Recently at work I was talking with a co-worker about work styles and sucking up to the boss.  It was kind of neat for me to be able to say that it is totally natural and authentic for me to be a suck up.  I’m not sucking up on purpose.  I like people, and I can easily find something to like about most people.  What I also know about myself is that sometimes I don’t know how to be challenging to someone in authority.  I admire people who easily challenge those in authority.  Sometimes they also do that reflexively and that’s not a good thing, but I still respect the instinct.

Anyway, it was really fun to be able to have that conversation with my co-worker and know who I am and not be ashamed.  I like my co-worker, too, so I could also say that I’m hoping in the coming year that I can practice being more of a jerk.  She assured me that if I stayed around here, I’d get my chance!

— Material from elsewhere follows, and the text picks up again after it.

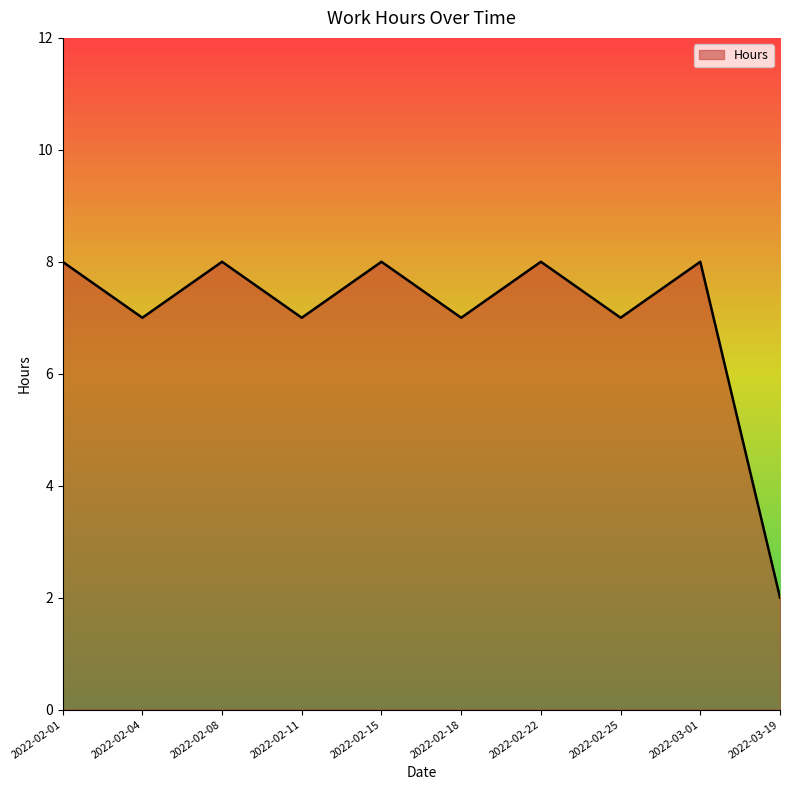

How many values are between 7 and 8?

9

I even said that I would know that I’ve had a good year if someone called me a jerk behind my back.  Oh gosh.  Why do I say these things?  And then why do I confess them here?  Well, because I really do want to be free to be myself.  I really do want to stretch into places I’ve thought were off-limits to me or way too scary.  Of course, I want people to call me a jerk because I’ve done something I think matters but they don’t.  I don’t want to be a jerk just for the sake of being a jerk.  Maybe that’s not even true.  I really don’t want to be so careful, and sometimes I am going to flub up massively.  I want to prove to myself that I can survive being a jerk.

I must really want this jerk-dom because it sure pops up in these posts every once in a while.